Echt geweldig dat ook kinderen zo bezig zijn met de natuur

Oehoes 

Afgelopen zomer kwam het Vogelrevalidatiecentrum flink in de belangstelling vanwege het oehoeverblijf dat geopend werd. ‘Dat is toen best wel groot opgepakt door de media, ja. Dat kwam doordat er toen ook al een discussie gaande was over het houden van uilen en het dierenleed dat dit vaak veroorzaakt. Dat is ook de reden waarom het gros van de oehoes bij ons terecht komt. Voor het houden van Oehoes heb je zogenaamde Cites-papieren nodig. Wanneer deze niet in orde zijn of het dier leeft in een erbarmelijke situatie dan wordt zo’n oehoe in beslag genomen door de politie. Het is ook voorgekomen dat de dieren losgelaten worden op het moment dat de eigenaar ze niet meer wil. Oehoes die met de hand zijn opgevoed, hebben vaak gedragsproblematiek en kunnen agressief zijn. Als deze vogels dan losgelaten worden of ontsnappen krijg je problemen net als de terror-oehoe die een paar jaar geleden in het nieuws was.’

In principe is het Vogelrevalidatiecentrum een tijdelijke opvang, maar de oehoes die momenteel in het centrum zitten gaan daar waarschijnlijk niet meer weg. Daarom is ook een mooi, ruim verblijf voor de vogels gebouwd. ‘Er is wel een herplaatsingsprogramma’, legt Annemarie uit. ‘Maar wij gaan daar niet over, dat wordt gecoördineerd vanuit de overheid. Daarbij is er echt een overschot aan Oehoes in Nederland, dus als deze vogels niet ergens anders geplaatst worden, dan mogen ze bij ons blijven.’

Dankbaar

‘Dit werk is gewoon heel dankbaar’, legt Annemarie uit. Zelf zit ze veel op kantoor en heeft ze vaak niet veel tijd om met de dieren bezig te zijn. ‘Maar als ik dan na een lange dag op de computer er even tussenuit wil, maak ik een wandeling door de tuin of loop ik naar de jonge eekhoorntjes of egeltjes als het voedertijd is. Dan help ik even mee met voeren, dat is echt wel heel ontspannend.’ 

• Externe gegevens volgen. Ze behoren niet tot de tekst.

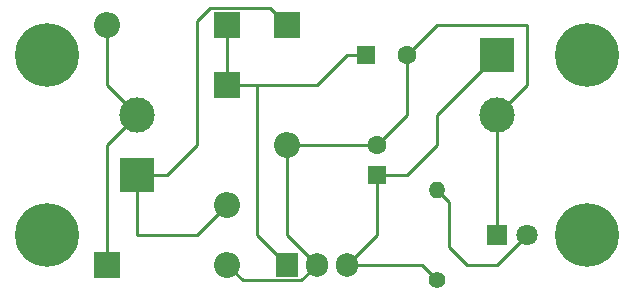
<source format=gbr>
%TF.GenerationSoftware,KiCad,Pcbnew,7.0.7*%
%TF.CreationDate,2024-08-27T12:46:14+05:30*%
%TF.ProjectId,Power supply module,506f7765-7220-4737-9570-706c79206d6f,rev?*%
%TF.SameCoordinates,Original*%
%TF.FileFunction,Copper,L1,Top*%
%TF.FilePolarity,Positive*%
%FSLAX46Y46*%
G04 Gerber Fmt 4.6, Leading zero omitted, Abs format (unit mm)*
G04 Created by KiCad (PCBNEW 7.0.7) date 2024-08-27 12:46:14*
%MOMM*%
%LPD*%
G01*
G04 APERTURE LIST*
%TA.AperFunction,ConnectorPad*%
%ADD10C,5.400000*%
%TD*%
%TA.AperFunction,ComponentPad*%
%ADD11C,3.100000*%
%TD*%
%TA.AperFunction,ComponentPad*%
%ADD12R,1.905000X2.000000*%
%TD*%
%TA.AperFunction,ComponentPad*%
%ADD13O,1.905000X2.000000*%
%TD*%
%TA.AperFunction,ComponentPad*%
%ADD14O,1.400000X1.400000*%
%TD*%
%TA.AperFunction,ComponentPad*%
%ADD15C,1.400000*%
%TD*%
%TA.AperFunction,ComponentPad*%
%ADD16R,3.000000X3.000000*%
%TD*%
%TA.AperFunction,ComponentPad*%
%ADD17C,3.000000*%
%TD*%
%TA.AperFunction,ComponentPad*%
%ADD18R,1.800000X1.800000*%
%TD*%
%TA.AperFunction,ComponentPad*%
%ADD19C,1.800000*%
%TD*%
%TA.AperFunction,ComponentPad*%
%ADD20R,2.200000X2.200000*%
%TD*%
%TA.AperFunction,ComponentPad*%
%ADD21O,2.200000X2.200000*%
%TD*%
%TA.AperFunction,ComponentPad*%
%ADD22R,1.600000X1.600000*%
%TD*%
%TA.AperFunction,ComponentPad*%
%ADD23C,1.600000*%
%TD*%
%TA.AperFunction,Conductor*%
%ADD24C,0.250000*%
%TD*%
G04 APERTURE END LIST*
D10*
%TO.P,H4,1*%
%TO.N,N/C*%
X111760000Y-83820000D03*
D11*
X111760000Y-83820000D03*
%TD*%
D10*
%TO.P,H3,1*%
%TO.N,N/C*%
X111760000Y-99060000D03*
D11*
X111760000Y-99060000D03*
%TD*%
%TO.P,H2,1*%
%TO.N,N/C*%
X157480000Y-83820000D03*
D10*
X157480000Y-83820000D03*
%TD*%
D11*
%TO.P,H1,1*%
%TO.N,N/C*%
X157480000Y-99060000D03*
D10*
X157480000Y-99060000D03*
%TD*%
D12*
%TO.P,U1,1,VI*%
%TO.N,Net-(D3-K)*%
X132080000Y-101600000D03*
D13*
%TO.P,U1,2,GND*%
%TO.N,Net-(D1-A)*%
X134620000Y-101600000D03*
%TO.P,U1,3,VO*%
%TO.N,Net-(J2-Pin_1)*%
X137160000Y-101600000D03*
%TD*%
D14*
%TO.P,R1,2*%
%TO.N,Net-(D5-A)*%
X144780000Y-95250000D03*
D15*
%TO.P,R1,1*%
%TO.N,Net-(J2-Pin_1)*%
X144780000Y-102870000D03*
%TD*%
D16*
%TO.P,J2,1,Pin_1*%
%TO.N,Net-(J2-Pin_1)*%
X149860000Y-83820000D03*
D17*
%TO.P,J2,2,Pin_2*%
%TO.N,Net-(D1-A)*%
X149860000Y-88900000D03*
%TD*%
D16*
%TO.P,J1,1,Pin_1*%
%TO.N,Net-(D2-K)*%
X119380000Y-93980000D03*
D17*
%TO.P,J1,2,Pin_2*%
%TO.N,Net-(D1-K)*%
X119380000Y-88900000D03*
%TD*%
D18*
%TO.P,D5,1,K*%
%TO.N,Net-(D1-A)*%
X149860000Y-99060000D03*
D19*
%TO.P,D5,2,A*%
%TO.N,Net-(D5-A)*%
X152400000Y-99060000D03*
%TD*%
D20*
%TO.P,D4,1,K*%
%TO.N,Net-(D3-K)*%
X127000000Y-86360000D03*
D21*
%TO.P,D4,2,A*%
%TO.N,Net-(D2-K)*%
X127000000Y-96520000D03*
%TD*%
D20*
%TO.P,D3,1,K*%
%TO.N,Net-(D3-K)*%
X127000000Y-81280000D03*
D21*
%TO.P,D3,2,A*%
%TO.N,Net-(D1-K)*%
X116840000Y-81280000D03*
%TD*%
D20*
%TO.P,D2,1,K*%
%TO.N,Net-(D2-K)*%
X132080000Y-81280000D03*
D21*
%TO.P,D2,2,A*%
%TO.N,Net-(D1-A)*%
X132080000Y-91440000D03*
%TD*%
D20*
%TO.P,D1,1,K*%
%TO.N,Net-(D1-K)*%
X116840000Y-101600000D03*
D21*
%TO.P,D1,2,A*%
%TO.N,Net-(D1-A)*%
X127000000Y-101600000D03*
%TD*%
D22*
%TO.P,C2,1*%
%TO.N,Net-(J2-Pin_1)*%
X139700000Y-93980000D03*
D23*
%TO.P,C2,2*%
%TO.N,Net-(D1-A)*%
X139700000Y-91480000D03*
%TD*%
%TO.P,C1,2*%
%TO.N,Net-(D1-A)*%
X142240000Y-83820000D03*
D22*
%TO.P,C1,1*%
%TO.N,Net-(D3-K)*%
X138740000Y-83820000D03*
%TD*%
D24*
%TO.N,Net-(D1-A)*%
X133295000Y-102925000D02*
X134620000Y-101600000D01*
X127000000Y-101600000D02*
X128325000Y-102925000D01*
X128325000Y-102925000D02*
X133295000Y-102925000D01*
%TO.N,Net-(D2-K)*%
X125575000Y-79855000D02*
X124460000Y-80970000D01*
X130655000Y-79855000D02*
X125575000Y-79855000D01*
X132080000Y-81280000D02*
X130655000Y-79855000D01*
X124460000Y-81280000D02*
X124460000Y-91440000D01*
X124460000Y-80970000D02*
X124460000Y-81280000D01*
%TO.N,Net-(D1-A)*%
X152400000Y-81280000D02*
X144780000Y-81280000D01*
X152400000Y-86360000D02*
X152400000Y-81280000D01*
X149860000Y-88900000D02*
X152400000Y-86360000D01*
X144780000Y-81280000D02*
X142240000Y-83820000D01*
%TO.N,Net-(D3-K)*%
X129540000Y-99060000D02*
X129540000Y-86360000D01*
X129540000Y-86360000D02*
X134620000Y-86360000D01*
X132080000Y-101600000D02*
X129540000Y-99060000D01*
X127000000Y-86360000D02*
X129540000Y-86360000D01*
%TO.N,Net-(D1-A)*%
X132080000Y-99060000D02*
X134620000Y-101600000D01*
X132080000Y-91440000D02*
X132080000Y-99060000D01*
%TO.N,Net-(J2-Pin_1)*%
X137160000Y-101600000D02*
X143510000Y-101600000D01*
X143510000Y-101600000D02*
X144780000Y-102870000D01*
X139700000Y-99060000D02*
X137160000Y-101600000D01*
X139700000Y-93980000D02*
X139700000Y-99060000D01*
%TO.N,Net-(D5-A)*%
X149860000Y-101600000D02*
X152400000Y-99060000D01*
X147320000Y-101600000D02*
X149860000Y-101600000D01*
X145805000Y-100085000D02*
X147320000Y-101600000D01*
X145805000Y-96275000D02*
X145805000Y-100085000D01*
X144780000Y-95250000D02*
X145805000Y-96275000D01*
%TO.N,Net-(D1-A)*%
X149860000Y-99060000D02*
X149860000Y-88900000D01*
%TO.N,Net-(J2-Pin_1)*%
X142240000Y-93980000D02*
X139700000Y-93980000D01*
X144780000Y-91440000D02*
X142240000Y-93980000D01*
X144780000Y-88900000D02*
X144780000Y-91440000D01*
X149860000Y-83820000D02*
X144780000Y-88900000D01*
%TO.N,Net-(D1-A)*%
X142240000Y-88940000D02*
X139700000Y-91480000D01*
X142240000Y-83820000D02*
X142240000Y-88940000D01*
X139660000Y-91440000D02*
X139700000Y-91480000D01*
X132080000Y-91440000D02*
X139660000Y-91440000D01*
%TO.N,Net-(D3-K)*%
X137160000Y-83820000D02*
X138740000Y-83820000D01*
X134620000Y-86360000D02*
X137160000Y-83820000D01*
%TO.N,Net-(D2-K)*%
X121920000Y-93980000D02*
X119380000Y-93980000D01*
X124460000Y-91440000D02*
X121920000Y-93980000D01*
%TO.N,Net-(D3-K)*%
X127000000Y-81280000D02*
X127000000Y-86360000D01*
%TO.N,Net-(D2-K)*%
X119380000Y-99060000D02*
X124460000Y-99060000D01*
X124460000Y-99060000D02*
X127000000Y-96520000D01*
X119380000Y-93980000D02*
X119380000Y-99060000D01*
%TO.N,Net-(D1-K)*%
X116840000Y-91440000D02*
X116840000Y-101600000D01*
X119380000Y-88900000D02*
X116840000Y-91440000D01*
X116840000Y-86360000D02*
X119380000Y-88900000D01*
X116840000Y-81280000D02*
X116840000Y-86360000D01*
%TD*%
M02*

</source>
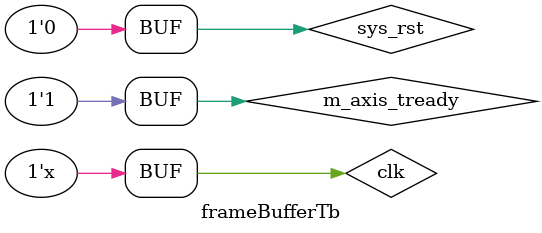
<source format=v>
`timescale 1ns / 1ps


module frameBufferTb();

parameter RESET_PERIOD     = 200;
parameter CLKIN_PERIOD    = 2;    // 时钟周期
parameter DATA_WIDTH      = 32;   // 数据位宽
parameter BYTE_NUM        = 4;    // 字节数
parameter WAIT_CYCLES     = 10;   // 帧间等待周期

reg                     sys_rst;
reg                     clk;

// 时钟和复位初始化
initial begin
    clk = 1'b0;
    sys_rst = 1'b1;
    #RESET_PERIOD
    sys_rst = 1'b0;
end

// 时钟生成
always begin
    clk = #(CLKIN_PERIOD/2) ~clk;
end

// 测试信号定义
reg [31:0]  count;          // 计数器
reg [31:0]  i_length;       // 输入长度
reg [31:0]  i_axis_tdata;   // 输入数据
reg [03:0]  i_axis_tkeep;   // 字节有效信号
reg         i_axis_tvalid;   // 数据有效信号
reg         i_axis_tlast;    // 帧结束信号
wire        i_axis_tready;   // 接收就绪信号

// 输出信号
wire[31:0]  m_axis_tdata;   // 输出数据
wire[03:0]  m_axis_tkeep;   // 输出字节有效
wire        m_axis_tvalid;   // 输出数据有效
wire        m_axis_tlast;    // 输出帧结束
wire         m_axis_tready;   // 输出接收就绪

// 测试参数定义
localparam cnt_FixLength = 250;
localparam cnt_GapLength_1 = 125;    // 间隙长度
localparam keep_LastclkByte = 15;
localparam cnt_LastclkByte = 4 - $clog2(16-keep_LastclkByte);
localparam cnt_FixLengthByte = cnt_FixLength * 4 - 4 + cnt_LastclkByte;
assign m_axis_tready = 1'b1;
// 测试激励生成
always @(posedge clk) begin
    if (sys_rst) begin
        count <= 'd0;
        i_length <= 'd0;
        i_axis_tdata <= 32'h12345678;
        i_axis_tkeep <= 'd0;
        i_axis_tvalid <= 'd0;
        i_axis_tlast <= 'd0;
    end else begin
        // 计数器控制
        if (count == (cnt_FixLength + cnt_GapLength_1  - 'd1)) begin
            count <= 'd0;
        end else begin
            count <= count + 1;
        end


		i_length         <= cnt_FixLengthByte;
		i_axis_tdata     <= count == (cnt_FixLength + cnt_GapLength_1 - 'd1) ?  'h12345678 : i_axis_tdata + 1;

		if(count < (cnt_FixLength - 'd1)) i_axis_tkeep <= 'hf;
		else if(count == (cnt_FixLength - 'd1)) i_axis_tkeep <= keep_LastclkByte;
		else  i_axis_tkeep <= 'd0;
		i_axis_tvalid    <= (count <= (cnt_FixLength - 'd1)) ? 'b1 : 'b0;
		i_axis_tlast     <= (count == (cnt_FixLength - 'd1)) ? 'b1 : 'b0;
    end
end

// DUT实例化
frameBuffer #(
    .DATA_WIDTH(DATA_WIDTH),
    .BYTE_NUM(BYTE_NUM),
    .WAIT_CYCLES(WAIT_CYCLES)
) frame_buffer_inst (
    .clk(clk),
    .rst_n(!sys_rst),
    
    // 输入接口
    .i_axis_tdata(i_axis_tdata),
    .i_axis_tkeep(i_axis_tkeep),
    .i_axis_tvalid(i_axis_tvalid),
    .i_axis_tlast(i_axis_tlast),
    .i_axis_tready(i_axis_tready),
    .i_length(i_length),
    
    // 输出接口
    .m_axis_tdata(m_axis_tdata),
    .m_axis_tkeep(m_axis_tkeep),
    .m_axis_tvalid(m_axis_tvalid),
    .m_axis_tlast(m_axis_tlast),
    .m_axis_tready(m_axis_tready)
);




// // 测试结果监控
// reg [31:0] frame_monitor;
// always @(posedge clk) begin
//     if (sys_rst) begin
//         frame_monitor <= 0;
//     end else begin
//         if (m_axis_tvalid && m_axis_tready && m_axis_tlast) begin
//             frame_monitor <= frame_monitor + 1;
//             $display("Frame %d completed at time %t", frame_monitor, $time);
//         end
//     end
// end

endmodule


</source>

Vooral het resultaat van al het werk vindt Annemarie mooi om te zien. ‘Als je dan zo’n dier hebt verzorgd en weer op hebt weten te lappen en dan uit mag zetten, dat is natuurlijk prachtig. Er zijn zo veel mensen die zich echt betrokken voelen bij ons en ons werk. We hebben heel veel vrijwilligers die zich enorm inzetten, maar ook mensen die de moeite nemen om een dier te helpen en te brengen kunnen bijzonder zijn. Er bellen wel eens kinderen, die dan op weg zijn naar school en een dier hebben gezien dat er dan niet helemaal goed uitziet. Echt geweldig dat ook kinderen zo bezig zijn met de natuur.’